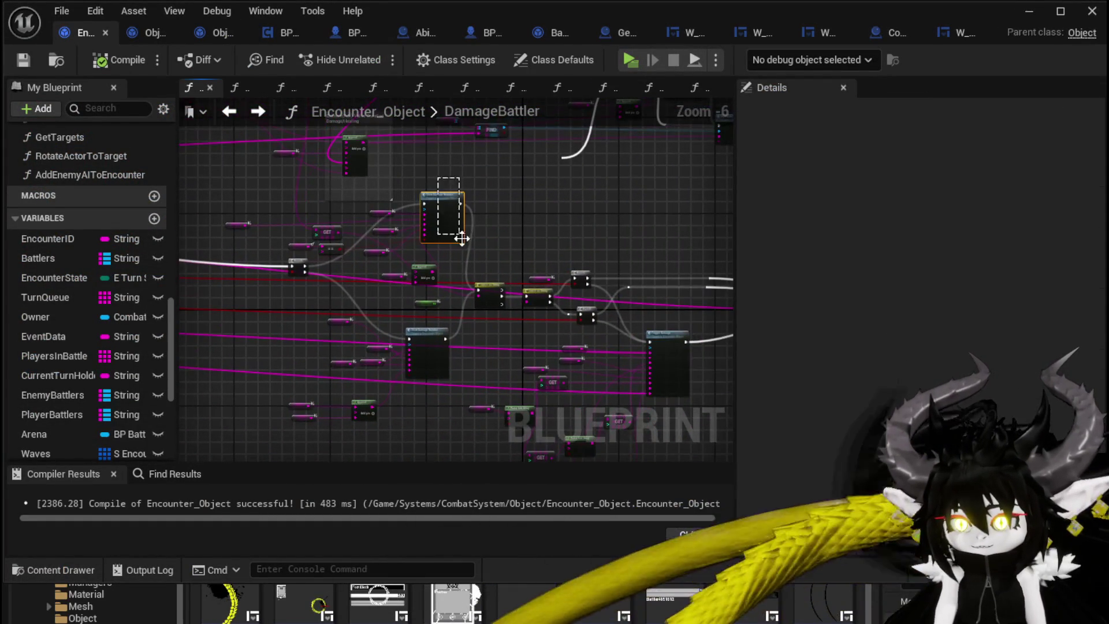
# Paste the copied Show Damage Number node into Object_DamageSequence's CreateNumberWidget graph, then delete it.
pyautogui.click(145, 33)
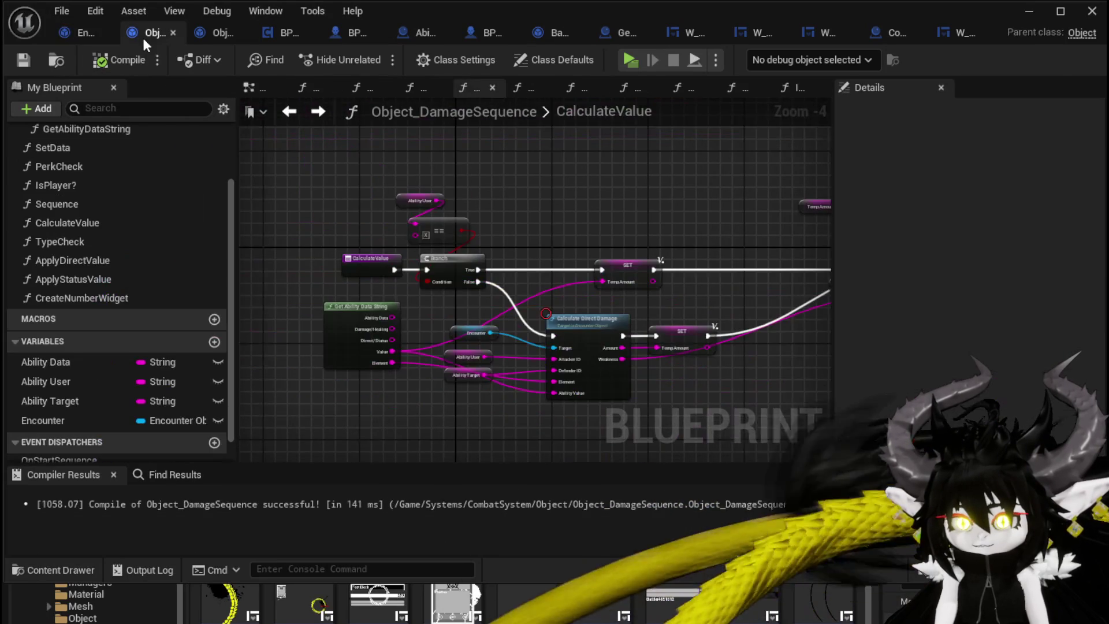
pyautogui.doubleClick(60, 296)
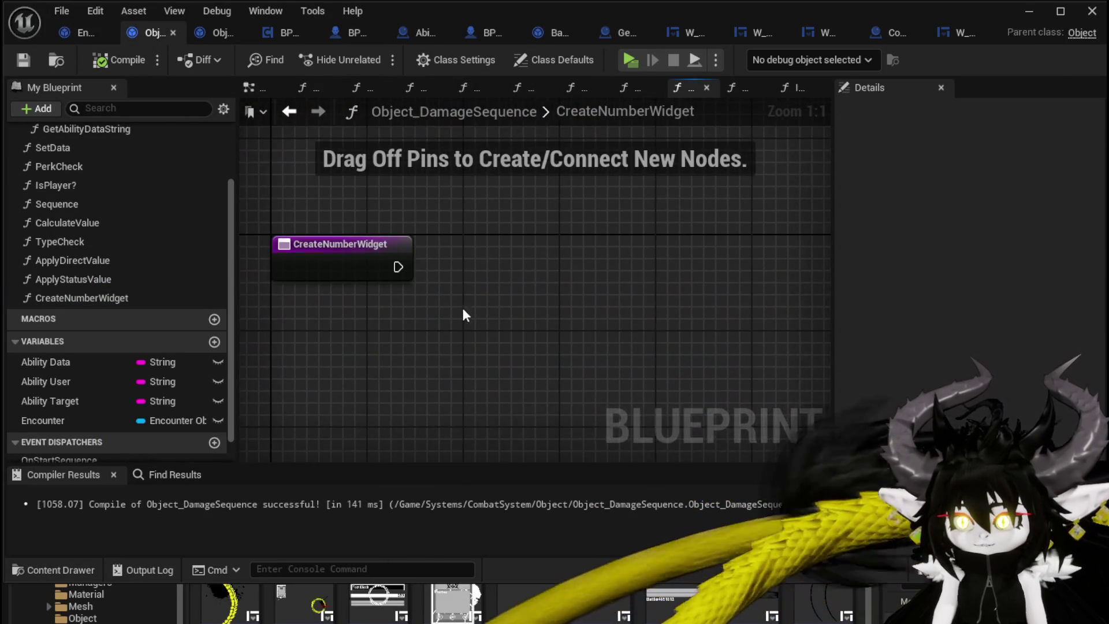
pyautogui.press('ctrl+v')
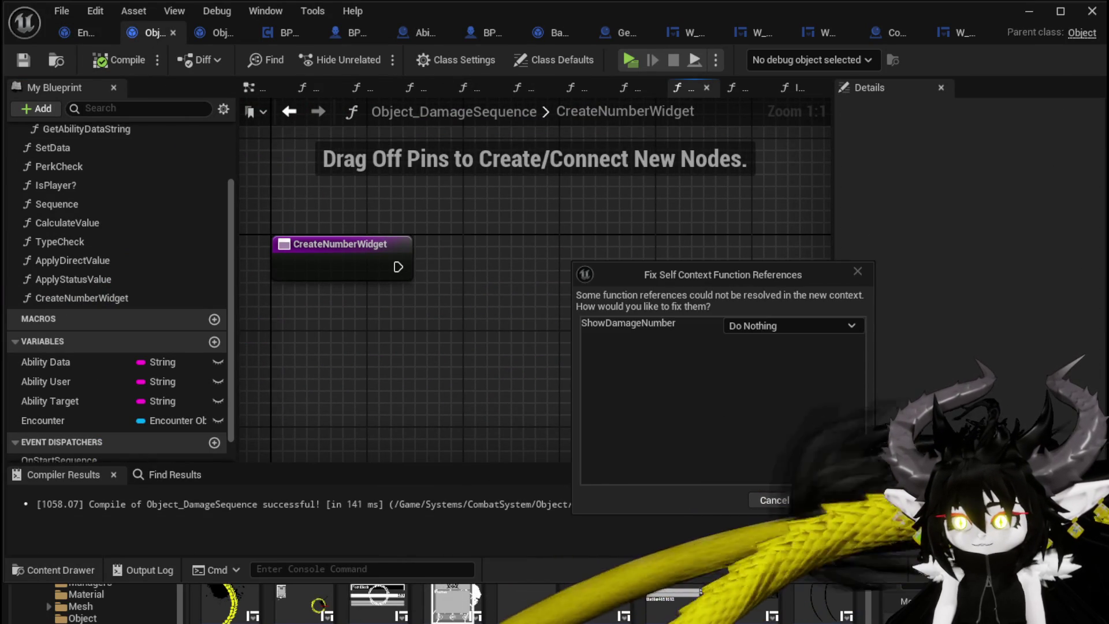
pyautogui.click(831, 500)
pyautogui.press('Delete')
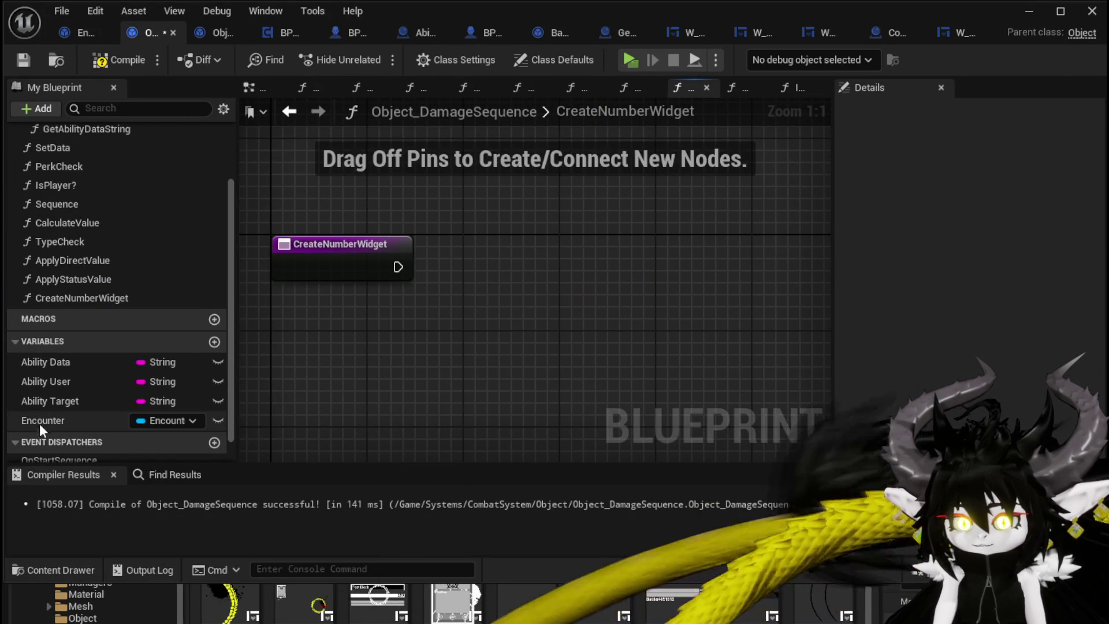
# Add an Encounter getter and a Show Damage Number call targeting it, then arrange both.
pyautogui.moveTo(43, 421)
pyautogui.mouseDown()
pyautogui.moveTo(351, 345)
pyautogui.moveTo(506, 341)
pyautogui.mouseUp()
pyautogui.click(358, 353)
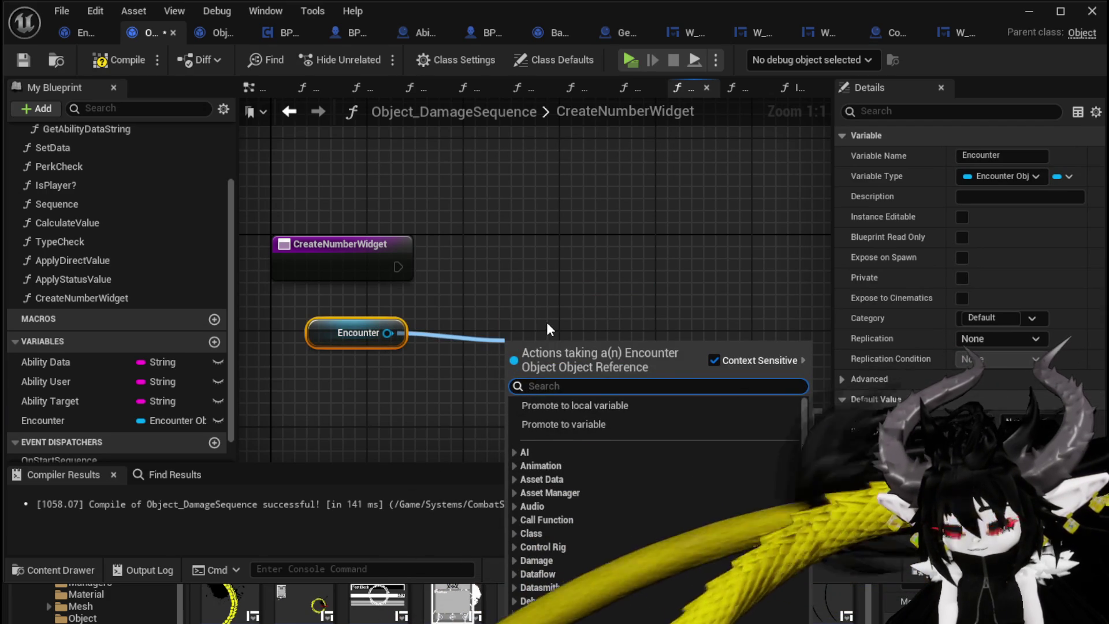
pyautogui.write('Damage Nu')
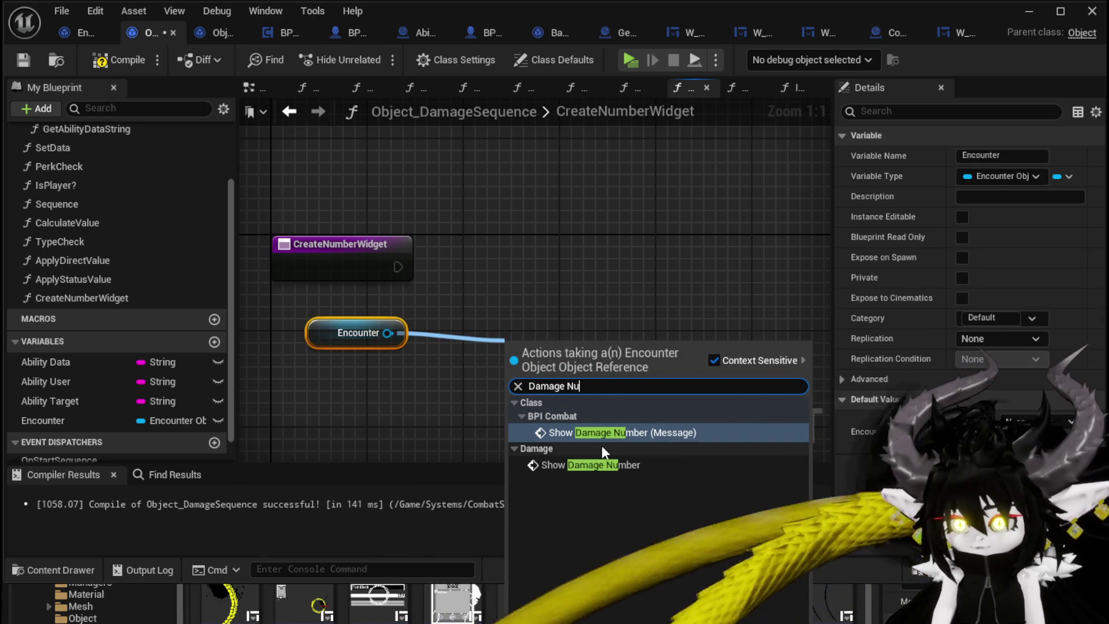
pyautogui.click(601, 465)
pyautogui.moveTo(569, 364)
pyautogui.mouseDown()
pyautogui.moveTo(541, 254)
pyautogui.moveTo(398, 267)
pyautogui.mouseUp()
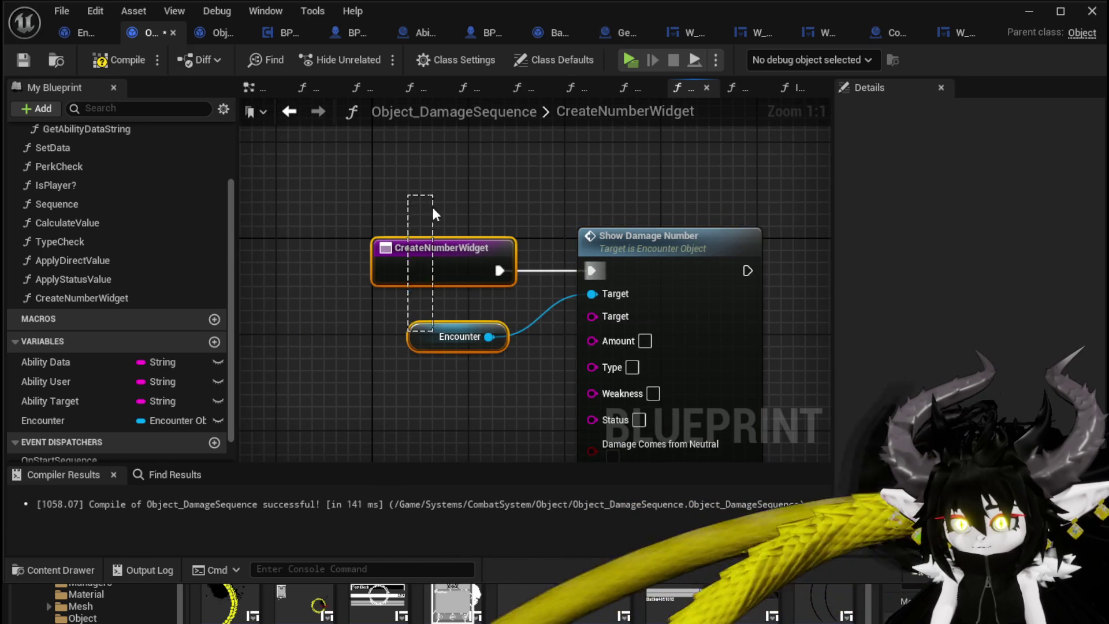
pyautogui.moveTo(433, 213)
pyautogui.mouseDown()
pyautogui.moveTo(415, 347)
pyautogui.moveTo(480, 231)
pyautogui.moveTo(429, 205)
pyautogui.mouseUp()
pyautogui.click(547, 198)
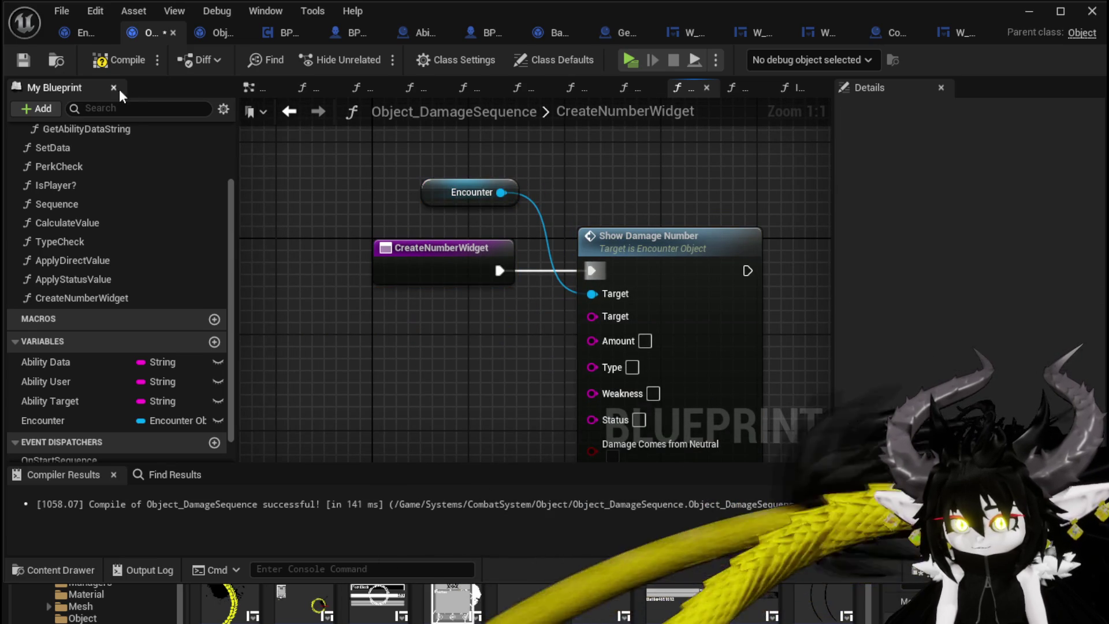
# Compile, then wire an Ability Target getter into Show Damage Number's Target input.
pyautogui.click(109, 60)
pyautogui.moveTo(404, 341); pyautogui.dragTo(346, 273)
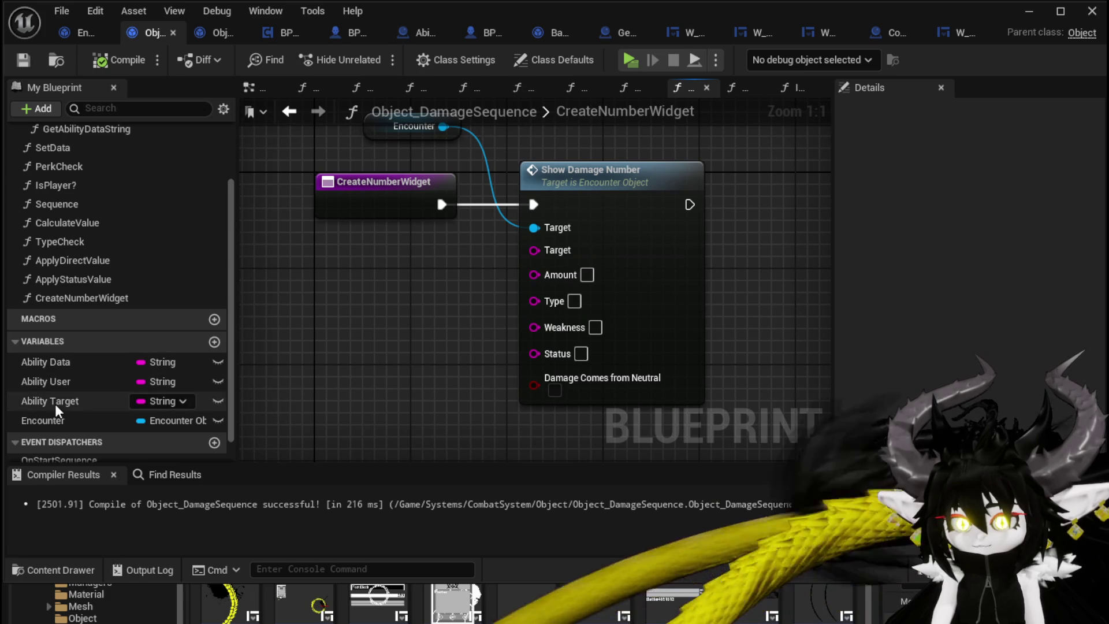
pyautogui.moveTo(54, 403); pyautogui.dragTo(539, 252)
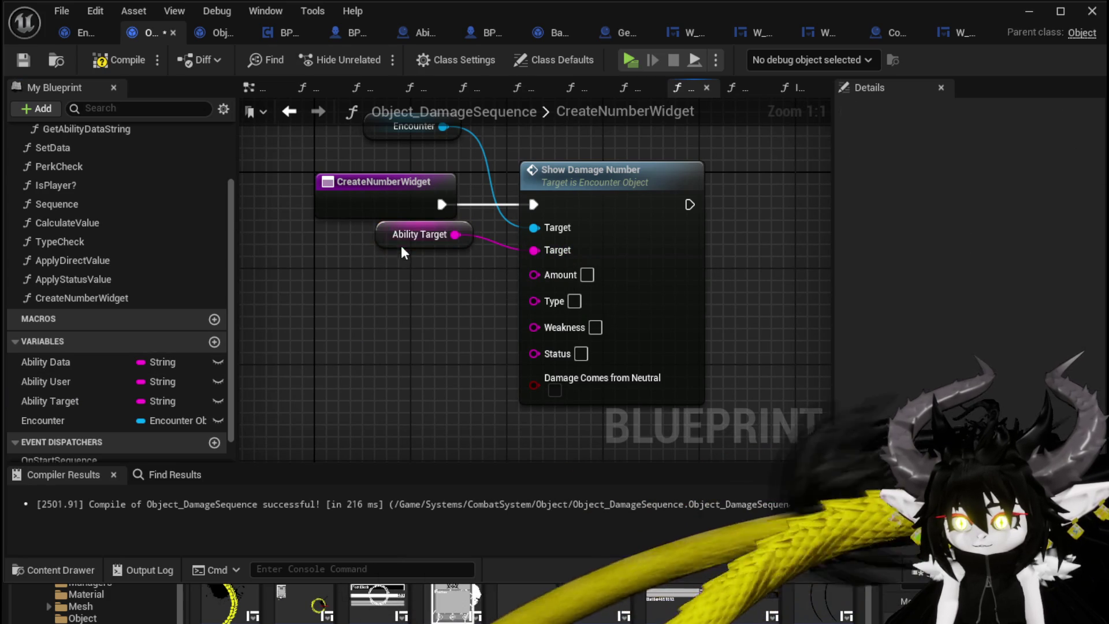
pyautogui.moveTo(402, 247); pyautogui.dragTo(398, 256)
pyautogui.click(387, 312)
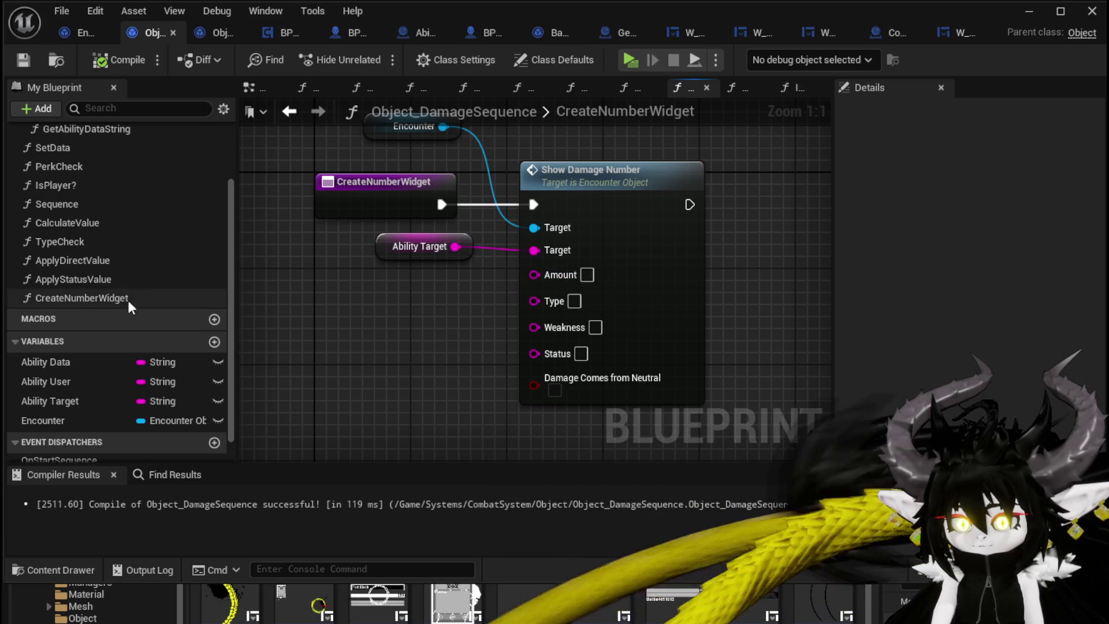
# Add Get Ability Data String, wiring Damage/Healing to Type and Direct/Status to Status.
pyautogui.scroll(3, 128, 305)
pyautogui.moveTo(71, 202); pyautogui.dragTo(254, 263)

To do ->
If a line in the material above contains the word "Number", copy it.

Solution to this exercise ->
# Paste the copied Show Damage Number node into Object_DamageSequence's CreateNumberWidget graph, then delete it.
# Add an Encounter getter and a Show Damage Number call targeting it, then arrange both.
# Compile, then wire an Ability Target getter into Show Damage Number's Target input.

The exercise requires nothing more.